The news that breast milk is the best milk for the new born babies may not be a new one but from time to time new revelations by nutritionists and health experts reinforce this belief more than ever. Necrotizing enterocolitis (NEC) may not be a common disease and most people must be unaware of this crippling disease that kills thousands of children, especially premature babies every year. While NEC has been thoroughly studied in the US and deaths due to this disorder are well documented, it is in the third world where child mortality is considered high reasons for their death are not well documented. It is recently that international agencies have put India on top of the list of nations with highest first day deaths among the newly born babies! Now that NEC has been studied and the reason behind it known, breast milk emerges as the single most effective intervention mode to save such threatened babies. Scientists seem to have found the scientific reason for breast milk to be effective in counteracting NEC opening up doors for new treatment regime for these children. Here is a take on this new development.

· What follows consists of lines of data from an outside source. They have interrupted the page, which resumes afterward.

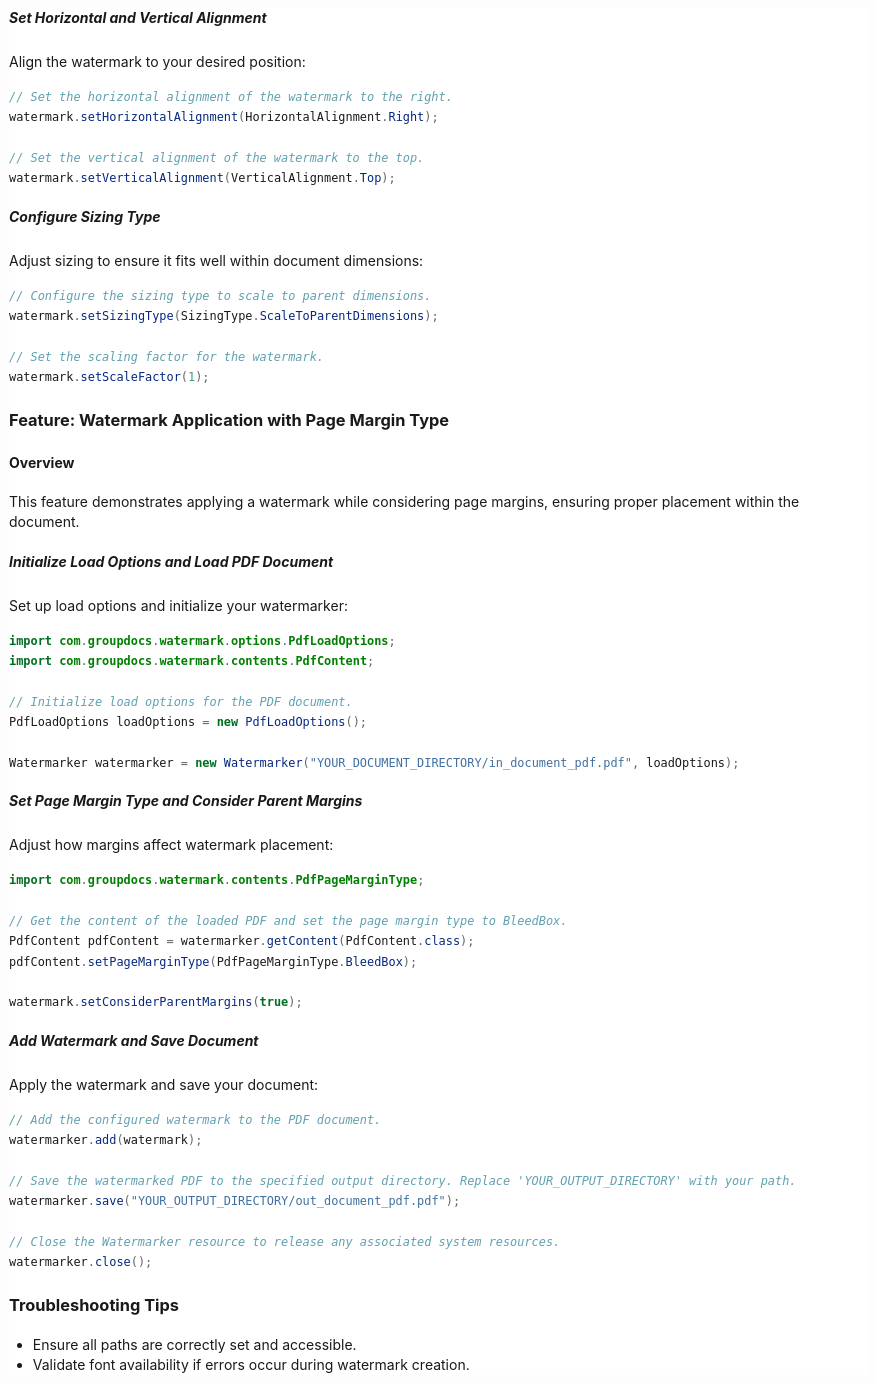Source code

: ##### Set Horizontal and Vertical Alignment
Align the watermark to your desired position:
```java
// Set the horizontal alignment of the watermark to the right.
watermark.setHorizontalAlignment(HorizontalAlignment.Right);

// Set the vertical alignment of the watermark to the top.
watermark.setVerticalAlignment(VerticalAlignment.Top);
```
##### Configure Sizing Type
Adjust sizing to ensure it fits well within document dimensions:
```java
// Configure the sizing type to scale to parent dimensions.
watermark.setSizingType(SizingType.ScaleToParentDimensions);

// Set the scaling factor for the watermark.
watermark.setScaleFactor(1);
```
### Feature: Watermark Application with Page Margin Type
#### Overview
This feature demonstrates applying a watermark while considering page margins, ensuring proper placement within the document.
##### Initialize Load Options and Load PDF Document
Set up load options and initialize your watermarker:
```java
import com.groupdocs.watermark.options.PdfLoadOptions;
import com.groupdocs.watermark.contents.PdfContent;

// Initialize load options for the PDF document.
PdfLoadOptions loadOptions = new PdfLoadOptions();

Watermarker watermarker = new Watermarker("YOUR_DOCUMENT_DIRECTORY/in_document_pdf.pdf", loadOptions);
```
##### Set Page Margin Type and Consider Parent Margins
Adjust how margins affect watermark placement:
```java
import com.groupdocs.watermark.contents.PdfPageMarginType;

// Get the content of the loaded PDF and set the page margin type to BleedBox.
PdfContent pdfContent = watermarker.getContent(PdfContent.class);
pdfContent.setPageMarginType(PdfPageMarginType.BleedBox);

watermark.setConsiderParentMargins(true);
```
##### Add Watermark and Save Document
Apply the watermark and save your document:
```java
// Add the configured watermark to the PDF document.
watermarker.add(watermark);

// Save the watermarked PDF to the specified output directory. Replace 'YOUR_OUTPUT_DIRECTORY' with your path.
watermarker.save("YOUR_OUTPUT_DIRECTORY/out_document_pdf.pdf");

// Close the Watermarker resource to release any associated system resources.
watermarker.close();
```
### Troubleshooting Tips
- Ensure all paths are correctly set and accessible.
- Validate font availability if errors occur during watermark creation.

"When little Georgia Cullen was born four months early last February, she weighed less than two pounds. Her doctors supplemented her mother Julie's breast milk with formula to help her grow, and she did. But last March, Georgia developed a dangerous and potentially deadly intestinal infection. "Her stomach started to swell up," says her father, Jim Cullen, of Erie, Pa. She was flown by helicopter to Children's Hospital of Pittsburgh. "To have your daughter born early is scary. She was doing so well up to that point, so it was even scarier." Georgia pulled through, but lost much of her intestine to the infection. Now the surgeon who operated on her thinks he's helped find a compound in human breast milk that may prevent that complication. Her condition, called necrotizing enterocolitis, is an immune system overreaction that kills thousands of premature babies every year. "Breast milk for many years has been known to protect against this disease," says Dr. David Hackam, who treated Georgia. Necrotizing enterocolitis (NEC for short) affects about 25,000 babies a year in the United States, according to the American Pediatric Surgical Association. The risk goes way up for babies born weighing less than three pounds, 1,500 grams. Anywhere between 20 percent and 30 percent of them die, according to a 2009 study in the Journal of Pediatric Surgery".

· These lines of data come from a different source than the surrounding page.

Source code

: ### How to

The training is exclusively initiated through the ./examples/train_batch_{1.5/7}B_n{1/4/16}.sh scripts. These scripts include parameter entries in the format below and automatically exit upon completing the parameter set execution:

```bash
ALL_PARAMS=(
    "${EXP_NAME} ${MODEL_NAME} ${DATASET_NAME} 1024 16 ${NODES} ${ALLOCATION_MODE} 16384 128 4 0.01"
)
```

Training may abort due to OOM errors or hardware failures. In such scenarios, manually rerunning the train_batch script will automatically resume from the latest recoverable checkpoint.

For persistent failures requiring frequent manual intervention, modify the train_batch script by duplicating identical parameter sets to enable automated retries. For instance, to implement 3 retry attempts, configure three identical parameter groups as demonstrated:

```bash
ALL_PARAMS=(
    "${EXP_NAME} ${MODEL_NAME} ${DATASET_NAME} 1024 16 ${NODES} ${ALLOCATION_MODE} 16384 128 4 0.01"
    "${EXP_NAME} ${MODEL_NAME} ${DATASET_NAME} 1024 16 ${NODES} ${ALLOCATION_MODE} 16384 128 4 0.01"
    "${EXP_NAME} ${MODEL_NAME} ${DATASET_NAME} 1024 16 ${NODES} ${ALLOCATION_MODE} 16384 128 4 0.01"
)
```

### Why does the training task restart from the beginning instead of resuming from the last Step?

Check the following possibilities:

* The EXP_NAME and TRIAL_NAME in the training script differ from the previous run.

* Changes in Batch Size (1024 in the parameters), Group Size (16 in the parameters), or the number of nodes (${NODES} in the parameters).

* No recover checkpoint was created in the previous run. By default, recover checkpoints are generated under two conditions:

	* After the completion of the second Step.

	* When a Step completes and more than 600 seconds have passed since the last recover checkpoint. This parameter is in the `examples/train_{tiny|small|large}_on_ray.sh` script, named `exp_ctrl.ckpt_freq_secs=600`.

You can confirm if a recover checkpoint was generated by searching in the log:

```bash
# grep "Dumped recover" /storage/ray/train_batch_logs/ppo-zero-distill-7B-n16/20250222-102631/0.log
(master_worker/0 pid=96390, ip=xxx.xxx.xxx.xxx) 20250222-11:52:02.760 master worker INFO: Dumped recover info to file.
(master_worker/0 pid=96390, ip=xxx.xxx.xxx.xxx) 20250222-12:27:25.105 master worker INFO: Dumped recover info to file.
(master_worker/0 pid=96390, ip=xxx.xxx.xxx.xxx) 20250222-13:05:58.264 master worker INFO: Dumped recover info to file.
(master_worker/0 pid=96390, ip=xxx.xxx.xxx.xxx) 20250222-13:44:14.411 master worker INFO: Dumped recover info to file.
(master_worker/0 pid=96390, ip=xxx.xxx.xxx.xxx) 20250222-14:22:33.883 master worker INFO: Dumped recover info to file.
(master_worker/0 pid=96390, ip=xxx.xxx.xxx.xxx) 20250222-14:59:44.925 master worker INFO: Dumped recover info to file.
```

Baby food formula being churned out by the multi billion infant food manufacturing industry often claim, though subtly, that their products are equivalent to natural breast milk! But health experts categorically assert that the same can never be a substitute for normal growth for normal children of normal parents. It is because of relentless consumer pressure and government push that they are declaring on the label that "breast milk is the best milk", though reluctantly, and consumer has a chance to know about the reality. Now that the unique chemical present in breast milk that is responsible for preventing disorders like NEC and ensure baby's gut health has been identified, will the industry rush to modify the current crops of infant foods to include this chemical also? But whether such modified formula can still be as effective as natural breast milk is a million dollar question. Safety authorities must be careful in granting clearance to such products to protect children from unanticipated side effects which may be caused by including a chemical like Sodium Nitrate in a baby food formula.